- Prompt -
What is needed is an exact repeat of the entries, with no pictures in it.
--- Working data ---
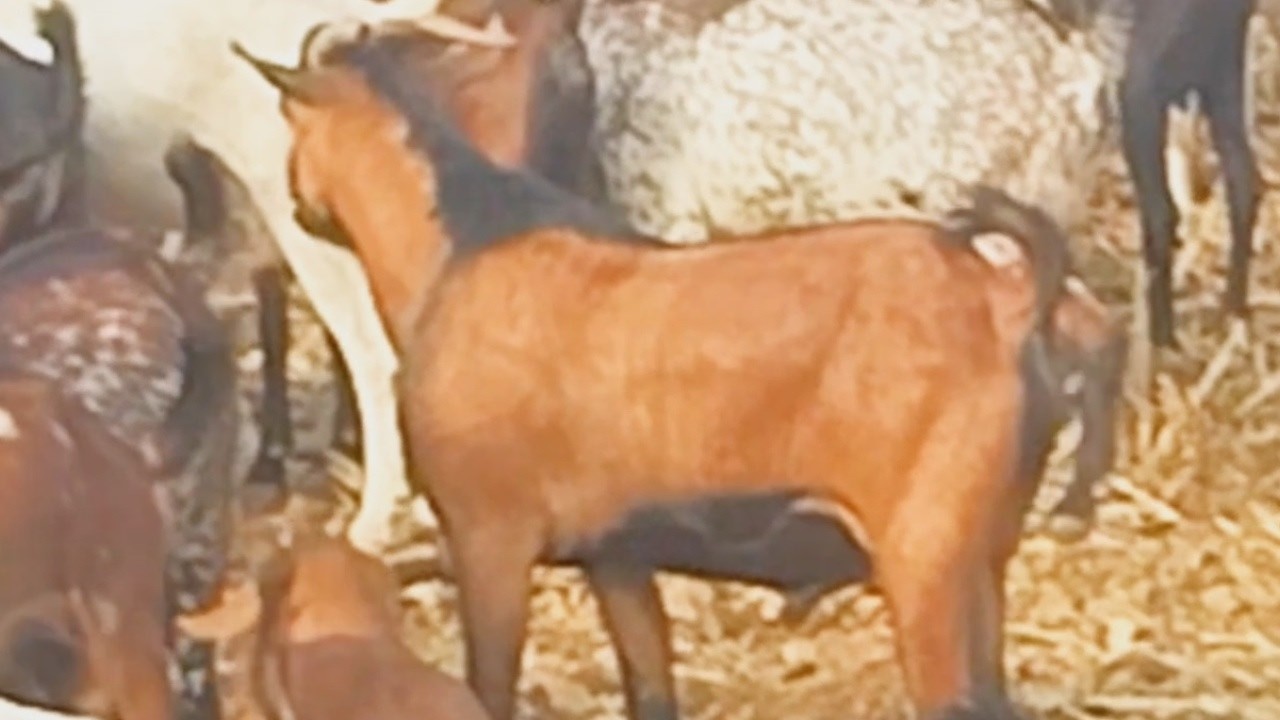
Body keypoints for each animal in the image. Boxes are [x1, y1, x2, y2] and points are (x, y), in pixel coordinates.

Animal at [235, 36, 1126, 720]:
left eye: (289, 125)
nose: (294, 201)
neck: (463, 241)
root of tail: (1007, 299)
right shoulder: (617, 557)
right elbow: (651, 689)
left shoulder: (490, 539)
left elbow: (491, 687)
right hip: (986, 556)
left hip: (925, 558)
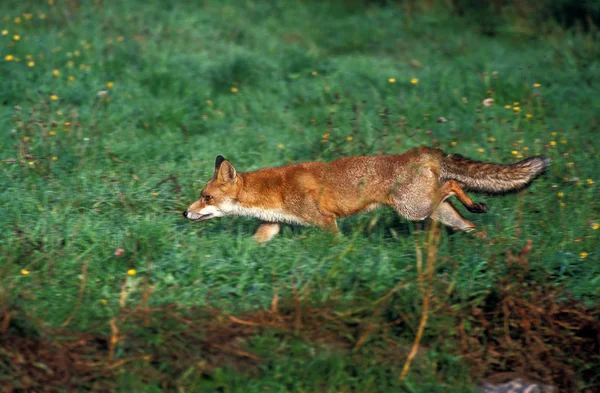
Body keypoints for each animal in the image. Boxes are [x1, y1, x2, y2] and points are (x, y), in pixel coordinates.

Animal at [183, 148, 548, 242]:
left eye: (206, 197)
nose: (184, 214)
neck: (272, 192)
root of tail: (424, 151)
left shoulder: (325, 221)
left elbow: (336, 244)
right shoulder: (272, 225)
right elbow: (254, 245)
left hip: (413, 209)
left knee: (452, 186)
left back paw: (475, 204)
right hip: (435, 212)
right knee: (469, 224)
---
- Response area -
Body keypoints for each animal in the image. Boxes are [x1, y1, x2, y2] and points are (x, y), in pixel coordinates.

Animal at [235, 36, 1126, 720]:
left eye: (289, 125)
nose: (294, 201)
neck: (463, 241)
root of tail: (1007, 299)
right shoulder: (617, 557)
right elbow: (651, 689)
left shoulder: (490, 539)
left elbow: (491, 687)
right hip: (986, 556)
left hip: (925, 558)
Body keypoints for each animal in the image. Boxes are [x1, y1, x2, y2] and points are (x, y), in pixel coordinates.

Animal at [183, 148, 548, 242]:
left eye: (206, 197)
nose: (184, 214)
neck: (272, 192)
root of tail: (424, 151)
left shoulder: (325, 221)
left elbow: (336, 244)
right shoulder: (272, 225)
right elbow: (254, 245)
left hip: (413, 209)
left knee: (452, 186)
left back paw: (475, 204)
right hip: (435, 212)
right knee: (469, 224)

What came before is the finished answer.